** Exercise materials follows **

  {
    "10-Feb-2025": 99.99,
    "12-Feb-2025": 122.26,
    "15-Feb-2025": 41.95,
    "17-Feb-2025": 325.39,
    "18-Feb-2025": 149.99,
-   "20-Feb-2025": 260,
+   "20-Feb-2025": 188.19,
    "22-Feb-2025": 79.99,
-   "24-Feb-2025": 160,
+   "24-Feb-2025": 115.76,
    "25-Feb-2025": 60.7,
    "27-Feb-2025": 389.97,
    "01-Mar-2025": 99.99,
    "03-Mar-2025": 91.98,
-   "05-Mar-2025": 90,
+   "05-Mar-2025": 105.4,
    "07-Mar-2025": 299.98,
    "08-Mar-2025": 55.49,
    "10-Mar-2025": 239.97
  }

** End of Exercise materials **
** Exercise materials follows **

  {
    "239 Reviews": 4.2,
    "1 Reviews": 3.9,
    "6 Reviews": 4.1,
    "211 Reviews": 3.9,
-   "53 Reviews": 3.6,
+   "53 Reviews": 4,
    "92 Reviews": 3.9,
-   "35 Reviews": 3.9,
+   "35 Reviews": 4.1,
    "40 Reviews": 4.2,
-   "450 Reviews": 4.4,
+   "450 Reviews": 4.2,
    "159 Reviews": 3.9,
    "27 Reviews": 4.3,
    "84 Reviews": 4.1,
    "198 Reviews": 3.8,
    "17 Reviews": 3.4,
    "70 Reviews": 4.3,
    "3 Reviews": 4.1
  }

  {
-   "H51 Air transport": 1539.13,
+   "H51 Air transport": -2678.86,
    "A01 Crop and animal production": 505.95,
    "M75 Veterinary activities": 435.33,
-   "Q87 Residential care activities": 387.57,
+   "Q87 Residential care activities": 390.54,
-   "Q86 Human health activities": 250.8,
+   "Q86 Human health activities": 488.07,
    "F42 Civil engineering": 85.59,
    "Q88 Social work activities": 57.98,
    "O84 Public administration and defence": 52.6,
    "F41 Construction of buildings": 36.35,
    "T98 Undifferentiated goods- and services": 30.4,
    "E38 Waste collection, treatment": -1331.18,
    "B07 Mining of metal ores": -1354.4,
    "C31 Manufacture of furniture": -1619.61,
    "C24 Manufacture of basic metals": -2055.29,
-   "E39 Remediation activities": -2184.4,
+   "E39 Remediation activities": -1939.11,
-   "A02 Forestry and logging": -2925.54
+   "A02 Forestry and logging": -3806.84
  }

** End of Exercise materials **

Go through the entries above and copy out every line that includes the word "care".

_Answer for the task_.
-   "Q87 Residential care activities": 387.57,
+   "Q87 Residential care activities": 390.54,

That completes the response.